## [Your objective]
Transcribe the records below, starting at the line that contains "つまみ細工のパーツ等を中心に販売しています。" and stopping after the line that contains "同梱の場合は重複する送料✕個数程度のお値引きをいたしま".

## [Excerpted records]
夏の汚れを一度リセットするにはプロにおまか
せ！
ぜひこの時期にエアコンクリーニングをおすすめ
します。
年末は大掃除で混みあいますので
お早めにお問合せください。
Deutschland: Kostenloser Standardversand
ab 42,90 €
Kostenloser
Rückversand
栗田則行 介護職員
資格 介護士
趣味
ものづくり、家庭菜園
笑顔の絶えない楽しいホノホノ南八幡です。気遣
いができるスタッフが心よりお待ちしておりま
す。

* * *

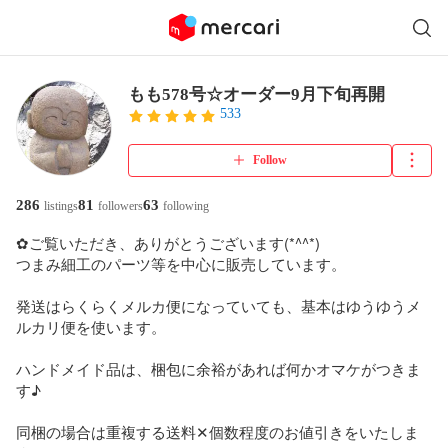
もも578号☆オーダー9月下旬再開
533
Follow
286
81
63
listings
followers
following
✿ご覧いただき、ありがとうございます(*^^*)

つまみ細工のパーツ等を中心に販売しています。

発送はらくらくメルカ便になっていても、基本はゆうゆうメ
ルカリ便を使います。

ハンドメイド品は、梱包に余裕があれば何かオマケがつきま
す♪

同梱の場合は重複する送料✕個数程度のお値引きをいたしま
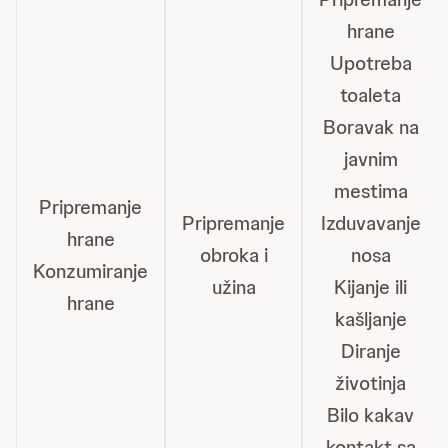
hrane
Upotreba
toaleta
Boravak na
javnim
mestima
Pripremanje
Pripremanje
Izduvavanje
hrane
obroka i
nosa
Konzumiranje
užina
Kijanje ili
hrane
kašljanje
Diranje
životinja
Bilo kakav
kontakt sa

## [Task solution]
つまみ細工のパーツ等を中心に販売しています。

発送はらくらくメルカ便になっていても、基本はゆうゆうメ
ルカリ便を使います。

ハンドメイド品は、梱包に余裕があれば何かオマケがつきま
す♪

同梱の場合は重複する送料✕個数程度のお値引きをいたしま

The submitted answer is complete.